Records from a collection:
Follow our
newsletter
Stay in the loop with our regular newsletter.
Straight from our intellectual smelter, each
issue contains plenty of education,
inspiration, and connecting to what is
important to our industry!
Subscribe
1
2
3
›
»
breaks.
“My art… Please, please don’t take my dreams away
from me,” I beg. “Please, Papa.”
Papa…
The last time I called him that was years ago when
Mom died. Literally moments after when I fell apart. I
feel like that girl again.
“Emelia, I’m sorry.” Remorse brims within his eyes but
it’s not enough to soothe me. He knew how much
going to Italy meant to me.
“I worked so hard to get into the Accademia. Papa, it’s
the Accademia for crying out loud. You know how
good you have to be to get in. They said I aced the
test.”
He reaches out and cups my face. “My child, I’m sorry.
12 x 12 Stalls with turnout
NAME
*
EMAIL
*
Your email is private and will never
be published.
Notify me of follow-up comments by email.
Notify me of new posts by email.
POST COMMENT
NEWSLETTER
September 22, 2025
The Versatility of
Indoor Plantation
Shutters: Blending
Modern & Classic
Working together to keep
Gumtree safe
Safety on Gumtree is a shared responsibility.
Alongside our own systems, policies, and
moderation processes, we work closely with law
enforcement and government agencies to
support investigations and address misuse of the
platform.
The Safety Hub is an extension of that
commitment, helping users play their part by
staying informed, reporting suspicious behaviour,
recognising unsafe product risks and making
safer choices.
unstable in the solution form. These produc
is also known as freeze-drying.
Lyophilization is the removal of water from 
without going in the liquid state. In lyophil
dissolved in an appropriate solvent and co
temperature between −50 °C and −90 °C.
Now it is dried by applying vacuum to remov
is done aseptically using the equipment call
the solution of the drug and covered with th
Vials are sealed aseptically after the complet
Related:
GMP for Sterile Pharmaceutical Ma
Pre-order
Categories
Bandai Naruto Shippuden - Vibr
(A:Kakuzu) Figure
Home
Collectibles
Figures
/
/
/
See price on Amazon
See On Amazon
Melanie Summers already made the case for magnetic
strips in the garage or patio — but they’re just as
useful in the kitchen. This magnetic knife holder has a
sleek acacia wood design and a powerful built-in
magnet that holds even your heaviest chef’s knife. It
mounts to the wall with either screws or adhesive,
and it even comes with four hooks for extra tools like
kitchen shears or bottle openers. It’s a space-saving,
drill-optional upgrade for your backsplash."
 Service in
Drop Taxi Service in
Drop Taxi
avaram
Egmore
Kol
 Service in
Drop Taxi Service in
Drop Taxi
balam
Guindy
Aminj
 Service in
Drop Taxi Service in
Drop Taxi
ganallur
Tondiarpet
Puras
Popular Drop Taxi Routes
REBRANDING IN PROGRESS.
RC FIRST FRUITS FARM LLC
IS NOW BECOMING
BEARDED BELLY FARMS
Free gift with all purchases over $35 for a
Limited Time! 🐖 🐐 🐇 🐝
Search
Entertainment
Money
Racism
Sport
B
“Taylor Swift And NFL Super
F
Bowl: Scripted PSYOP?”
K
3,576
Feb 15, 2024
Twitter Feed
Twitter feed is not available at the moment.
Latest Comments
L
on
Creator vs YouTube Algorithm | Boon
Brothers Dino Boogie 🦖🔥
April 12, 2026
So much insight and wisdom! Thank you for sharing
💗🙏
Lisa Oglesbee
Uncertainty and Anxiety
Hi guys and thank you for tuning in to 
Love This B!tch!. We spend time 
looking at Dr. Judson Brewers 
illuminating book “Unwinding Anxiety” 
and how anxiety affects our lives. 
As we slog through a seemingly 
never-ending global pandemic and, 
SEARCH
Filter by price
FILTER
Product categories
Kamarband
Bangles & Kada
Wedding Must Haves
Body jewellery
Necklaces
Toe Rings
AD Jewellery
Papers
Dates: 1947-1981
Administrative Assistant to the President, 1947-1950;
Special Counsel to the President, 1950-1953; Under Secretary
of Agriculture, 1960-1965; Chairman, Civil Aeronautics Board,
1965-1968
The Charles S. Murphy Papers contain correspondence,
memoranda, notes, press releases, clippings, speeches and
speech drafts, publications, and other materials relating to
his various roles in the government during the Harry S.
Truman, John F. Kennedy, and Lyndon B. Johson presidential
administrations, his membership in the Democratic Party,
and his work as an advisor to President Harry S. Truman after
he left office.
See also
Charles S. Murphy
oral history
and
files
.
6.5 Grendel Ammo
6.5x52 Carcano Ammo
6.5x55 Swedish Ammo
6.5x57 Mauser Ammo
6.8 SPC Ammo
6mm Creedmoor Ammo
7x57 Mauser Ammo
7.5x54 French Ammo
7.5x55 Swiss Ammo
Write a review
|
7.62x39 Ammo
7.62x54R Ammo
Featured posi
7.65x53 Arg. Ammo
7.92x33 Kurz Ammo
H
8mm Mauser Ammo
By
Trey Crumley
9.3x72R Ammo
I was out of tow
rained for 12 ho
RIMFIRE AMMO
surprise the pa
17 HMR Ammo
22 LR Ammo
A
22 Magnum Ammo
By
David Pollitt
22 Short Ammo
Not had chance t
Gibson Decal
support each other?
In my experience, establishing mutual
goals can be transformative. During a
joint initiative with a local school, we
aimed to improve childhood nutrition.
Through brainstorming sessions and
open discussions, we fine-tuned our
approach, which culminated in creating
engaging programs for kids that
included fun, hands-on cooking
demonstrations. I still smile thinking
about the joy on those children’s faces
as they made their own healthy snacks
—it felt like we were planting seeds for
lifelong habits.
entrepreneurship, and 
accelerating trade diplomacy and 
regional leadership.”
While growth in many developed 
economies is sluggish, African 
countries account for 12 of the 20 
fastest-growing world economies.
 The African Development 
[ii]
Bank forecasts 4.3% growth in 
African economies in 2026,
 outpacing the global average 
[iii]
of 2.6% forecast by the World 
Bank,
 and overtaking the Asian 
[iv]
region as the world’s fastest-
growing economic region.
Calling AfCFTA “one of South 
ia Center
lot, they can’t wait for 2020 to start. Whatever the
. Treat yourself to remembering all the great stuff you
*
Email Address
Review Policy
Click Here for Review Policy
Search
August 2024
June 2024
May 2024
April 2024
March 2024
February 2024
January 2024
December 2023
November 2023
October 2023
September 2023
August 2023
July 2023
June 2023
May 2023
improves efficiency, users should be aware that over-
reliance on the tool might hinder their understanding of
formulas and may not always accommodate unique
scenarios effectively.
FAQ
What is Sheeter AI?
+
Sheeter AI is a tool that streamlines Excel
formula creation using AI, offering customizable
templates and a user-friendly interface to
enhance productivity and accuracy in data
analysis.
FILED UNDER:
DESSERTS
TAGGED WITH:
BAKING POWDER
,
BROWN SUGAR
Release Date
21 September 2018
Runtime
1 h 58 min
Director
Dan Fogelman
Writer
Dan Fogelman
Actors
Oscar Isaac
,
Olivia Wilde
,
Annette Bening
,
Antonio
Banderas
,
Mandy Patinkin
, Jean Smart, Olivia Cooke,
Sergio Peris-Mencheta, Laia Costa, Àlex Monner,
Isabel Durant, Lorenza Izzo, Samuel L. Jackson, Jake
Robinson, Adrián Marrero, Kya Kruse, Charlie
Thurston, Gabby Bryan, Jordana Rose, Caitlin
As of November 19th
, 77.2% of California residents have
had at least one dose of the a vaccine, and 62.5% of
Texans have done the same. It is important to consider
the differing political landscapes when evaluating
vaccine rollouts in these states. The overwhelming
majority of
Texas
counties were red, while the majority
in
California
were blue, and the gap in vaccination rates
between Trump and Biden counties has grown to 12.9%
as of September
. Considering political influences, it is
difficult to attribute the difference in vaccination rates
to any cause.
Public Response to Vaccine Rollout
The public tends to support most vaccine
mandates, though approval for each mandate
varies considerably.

**Aim of the exercise:** Retype every line of the records above character for character, with each line break in place.

**Task output:**
Follow our
newsletter
Stay in the loop with our regular newsletter.
Straight from our intellectual smelter, each
issue contains plenty of education,
inspiration, and connecting to what is
important to our industry!
Subscribe
1
2
3
›
»
breaks.
“My art… Please, please don’t take my dreams away
from me,” I beg. “Please, Papa.”
Papa…
The last time I called him that was years ago when
Mom died. Literally moments after when I fell apart. I
feel like that girl again.
“Emelia, I’m sorry.” Remorse brims within his eyes but
it’s not enough to soothe me. He knew how much
going to Italy meant to me.
“I worked so hard to get into the Accademia. Papa, it’s
the Accademia for crying out loud. You know how
good you have to be to get in. They said I aced the
test.”
He reaches out and cups my face. “My child, I’m sorry.
12 x 12 Stalls with turnout
NAME
*
EMAIL
*
Your email is private and will never
be published.
Notify me of follow-up comments by email.
Notify me of new posts by email.
POST COMMENT
NEWSLETTER
September 22, 2025
The Versatility of
Indoor Plantation
Shutters: Blending
Modern & Classic
Working together to keep
Gumtree safe
Safety on Gumtree is a shared responsibility.
Alongside our own systems, policies, and
moderation processes, we work closely with law
enforcement and government agencies to
support investigations and address misuse of the
platform.
The Safety Hub is an extension of that
commitment, helping users play their part by
staying informed, reporting suspicious behaviour,
recognising unsafe product risks and making
safer choices.
unstable in the solution form. These produc
is also known as freeze-drying.
Lyophilization is the removal of water from 
without going in the liquid state. In lyophil
dissolved in an appropriate solvent and co
temperature between −50 °C and −90 °C.
Now it is dried by applying vacuum to remov
is done aseptically using the equipment call
the solution of the drug and covered with th
Vials are sealed aseptically after the complet
Related:
GMP for Sterile Pharmaceutical Ma
Pre-order
Categories
Bandai Naruto Shippuden - Vibr
(A:Kakuzu) Figure
Home
Collectibles
Figures
/
/
/
See price on Amazon
See On Amazon
Melanie Summers already made the case for magnetic
strips in the garage or patio — but they’re just as
useful in the kitchen. This magnetic knife holder has a
sleek acacia wood design and a powerful built-in
magnet that holds even your heaviest chef’s knife. It
mounts to the wall with either screws or adhesive,
and it even comes with four hooks for extra tools like
kitchen shears or bottle openers. It’s a space-saving,
drill-optional upgrade for your backsplash."
 Service in
Drop Taxi Service in
Drop Taxi
avaram
Egmore
Kol
 Service in
Drop Taxi Service in
Drop Taxi
balam
Guindy
Aminj
 Service in
Drop Taxi Service in
Drop Taxi
ganallur
Tondiarpet
Puras
Popular Drop Taxi Routes
REBRANDING IN PROGRESS.
RC FIRST FRUITS FARM LLC
IS NOW BECOMING
BEARDED BELLY FARMS
Free gift with all purchases over $35 for a
Limited Time! 🐖 🐐 🐇 🐝
Search
Entertainment
Money
Racism
Sport
B
“Taylor Swift And NFL Super
F
Bowl: Scripted PSYOP?”
K
3,576
Feb 15, 2024
Twitter Feed
Twitter feed is not available at the moment.
Latest Comments
L
on
Creator vs YouTube Algorithm | Boon
Brothers Dino Boogie 🦖🔥
April 12, 2026
So much insight and wisdom! Thank you for sharing
💗🙏
Lisa Oglesbee
Uncertainty and Anxiety
Hi guys and thank you for tuning in to 
Love This B!tch!. We spend time 
looking at Dr. Judson Brewers 
illuminating book “Unwinding Anxiety” 
and how anxiety affects our lives. 
As we slog through a seemingly 
never-ending global pandemic and, 
SEARCH
Filter by price
FILTER
Product categories
Kamarband
Bangles & Kada
Wedding Must Haves
Body jewellery
Necklaces
Toe Rings
AD Jewellery
Papers
Dates: 1947-1981
Administrative Assistant to the President, 1947-1950;
Special Counsel to the President, 1950-1953; Under Secretary
of Agriculture, 1960-1965; Chairman, Civil Aeronautics Board,
1965-1968
The Charles S. Murphy Papers contain correspondence,
memoranda, notes, press releases, clippings, speeches and
speech drafts, publications, and other materials relating to
his various roles in the government during the Harry S.
Truman, John F. Kennedy, and Lyndon B. Johson presidential
administrations, his membership in the Democratic Party,
and his work as an advisor to President Harry S. Truman after
he left office.
See also
Charles S. Murphy
oral history
and
files
.
6.5 Grendel Ammo
6.5x52 Carcano Ammo
6.5x55 Swedish Ammo
6.5x57 Mauser Ammo
6.8 SPC Ammo
6mm Creedmoor Ammo
7x57 Mauser Ammo
7.5x54 French Ammo
7.5x55 Swiss Ammo
Write a review
|
7.62x39 Ammo
7.62x54R Ammo
Featured posi
7.65x53 Arg. Ammo
7.92x33 Kurz Ammo
H
8mm Mauser Ammo
By
Trey Crumley
9.3x72R Ammo
I was out of tow
rained for 12 ho
RIMFIRE AMMO
surprise the pa
17 HMR Ammo
22 LR Ammo
A
22 Magnum Ammo
By
David Pollitt
22 Short Ammo
Not had chance t
Gibson Decal
support each other?
In my experience, establishing mutual
goals can be transformative. During a
joint initiative with a local school, we
aimed to improve childhood nutrition.
Through brainstorming sessions and
open discussions, we fine-tuned our
approach, which culminated in creating
engaging programs for kids that
included fun, hands-on cooking
demonstrations. I still smile thinking
about the joy on those children’s faces
as they made their own healthy snacks
—it felt like we were planting seeds for
lifelong habits.
entrepreneurship, and 
accelerating trade diplomacy and 
regional leadership.”
While growth in many developed 
economies is sluggish, African 
countries account for 12 of the 20 
fastest-growing world economies.
 The African Development 
[ii]
Bank forecasts 4.3% growth in 
African economies in 2026,
 outpacing the global average 
[iii]
of 2.6% forecast by the World 
Bank,
 and overtaking the Asian 
[iv]
region as the world’s fastest-
growing economic region.
Calling AfCFTA “one of South 
ia Center
lot, they can’t wait for 2020 to start. Whatever the
. Treat yourself to remembering all the great stuff you
*
Email Address
Review Policy
Click Here for Review Policy
Search
August 2024
June 2024
May 2024
April 2024
March 2024
February 2024
January 2024
December 2023
November 2023
October 2023
September 2023
August 2023
July 2023
June 2023
May 2023
improves efficiency, users should be aware that over-
reliance on the tool might hinder their understanding of
formulas and may not always accommodate unique
scenarios effectively.
FAQ
What is Sheeter AI?
+
Sheeter AI is a tool that streamlines Excel
formula creation using AI, offering customizable
templates and a user-friendly interface to
enhance productivity and accuracy in data
analysis.
FILED UNDER:
DESSERTS
TAGGED WITH:
BAKING POWDER
,
BROWN SUGAR
Release Date
21 September 2018
Runtime
1 h 58 min
Director
Dan Fogelman
Writer
Dan Fogelman
Actors
Oscar Isaac
,
Olivia Wilde
,
Annette Bening
,
Antonio
Banderas
,
Mandy Patinkin
, Jean Smart, Olivia Cooke,
Sergio Peris-Mencheta, Laia Costa, Àlex Monner,
Isabel Durant, Lorenza Izzo, Samuel L. Jackson, Jake
Robinson, Adrián Marrero, Kya Kruse, Charlie
Thurston, Gabby Bryan, Jordana Rose, Caitlin
As of November 19th
, 77.2% of California residents have
had at least one dose of the a vaccine, and 62.5% of
Texans have done the same. It is important to consider
the differing political landscapes when evaluating
vaccine rollouts in these states. The overwhelming
majority of
Texas
counties were red, while the majority
in
California
were blue, and the gap in vaccination rates
between Trump and Biden counties has grown to 12.9%
as of September
. Considering political influences, it is
difficult to attribute the difference in vaccination rates
to any cause.
Public Response to Vaccine Rollout
The public tends to support most vaccine
mandates, though approval for each mandate
varies considerably.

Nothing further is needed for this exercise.